O legislador americano nascido na Somália, alvo constante dos ataques do presidente dos EUA, Donald Trump, acabava de pedir a renúncia do presidente como secretário de Segurança Interna depois que autoridades de imigração mataram dois americanos em questão de semanas.
O agressor, identificado pela polícia como Anthony Kazmierczak, de 55 anos, pulverizou Omar com sucesso antes de ele ser abordado e removido do comício de terça-feira em Minneapolis. Ela saiu ilesa, disse a polícia.
Mas antes que Omar pudesse ser agarrado, ele rapidamente se aproximou do atacante, erguendo o punho. O legislador passou a exortar o público a manter a calma e ouvir.
“Há uma realidade que pessoas como este homem feio não entendem. Como habitantes de Minnesota, somos fortes e seremos resilientes diante do que eles jogam contra nós”, disse Omar em um comício eleitoral.
As autoridades não revelaram o motivo do agressor, mas o ataque ocorre num momento em que a cidade de Minneapolis está em desacordo com a agressiva campanha de deportação do presidente Trump.
Antes do incidente, os eleitores de Omar levantaram uma série de questões contra ela, incluindo a recolha de lixo e a situação do Norte de Minneapolis, juntamente com preocupações sobre uma operação de imigração massiva que provocou protestos em massa.
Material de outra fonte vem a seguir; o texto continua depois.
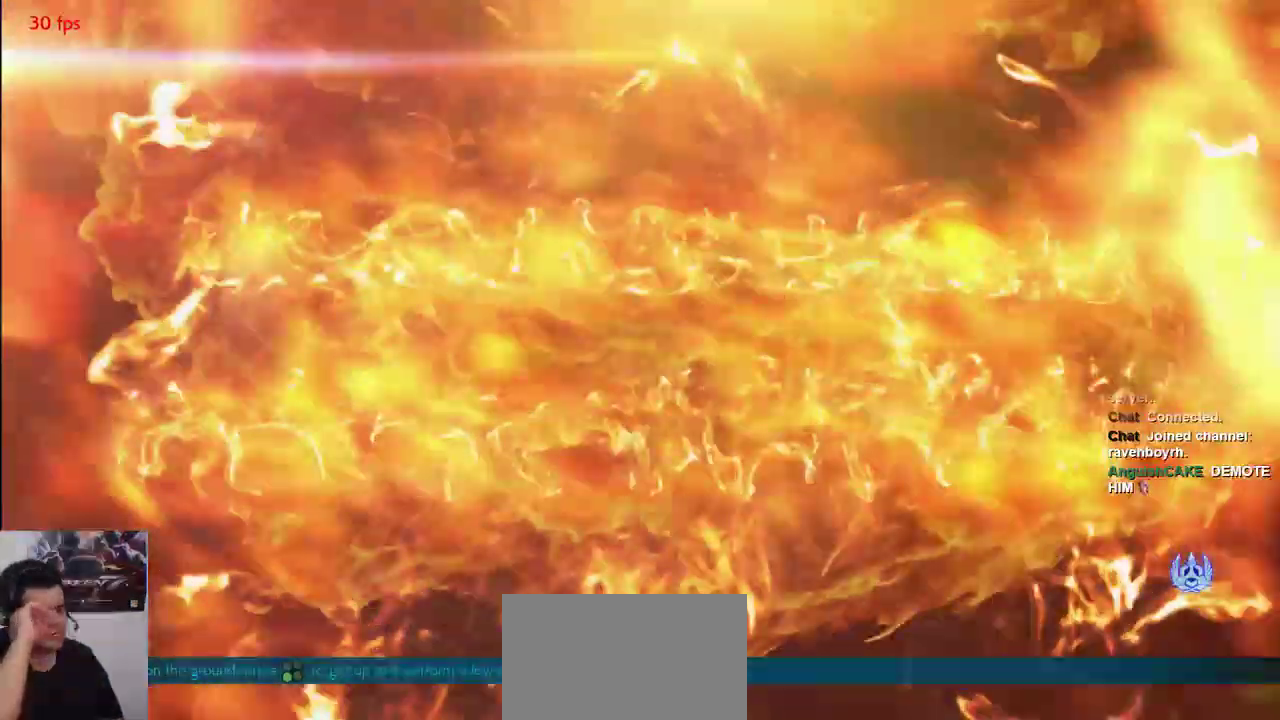
{"buttons": [], "left_stick": "center", "events": []}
No momento em que pediu a demissão da secretária de Segurança Interna, Kristi Noem, o perpetrador saltou do seu lugar na primeira fila da sala de conferências.
O homem então apareceu para borrifar o conteúdo da seringa, provocando reclamações de um odor desagradável, testemunhou um correspondente da AFP.
Dois homens atacaram imediatamente o agressor, provocando gritos de “fora nazistas” enquanto ele era levado para fora da sala.
Os espectadores atordoados engasgaram e contorceram-se enquanto o drama se desenrolava tendo como pano de fundo uma situação já tensa em Minnesota, alvo da campanha de imigração do presidente Trump.
Omar acusou Trump de transformar Minneapolis numa “zona de guerra”, ao mesmo tempo que a acusava de corrupção sem provas.
“Não é sobre ele.”
“Não se trata dele, Ilhan”, disse um espectador, tentando encorajar Omar, um crítico ferrenho do presidente Trump, a continuar.
Implacável, Omar declarou: “Não deixe que eles façam um show”. O suspeito foi preso sob suspeita de agressão de terceiro grau, disse a polícia. Uma investigação estava em andamento.
Uma testemunha disse que se perguntou: “Isso está realmente acontecendo?”
“Ele poderia ter feito outras coisas”, disse à AFP.
Perguntas de segurança foram feitas no evento e o público foi verificado pela equipe, mas os membros da mídia foram autorizados a entrar sem escrutínio.
Após o evento, Omar, o primeiro representante somali-americano, postou no X: “Estou bem”.
“Sou uma sobrevivente e não vou deixar este pequeno instigador ameaçar o meu trabalho”, escreveu ela.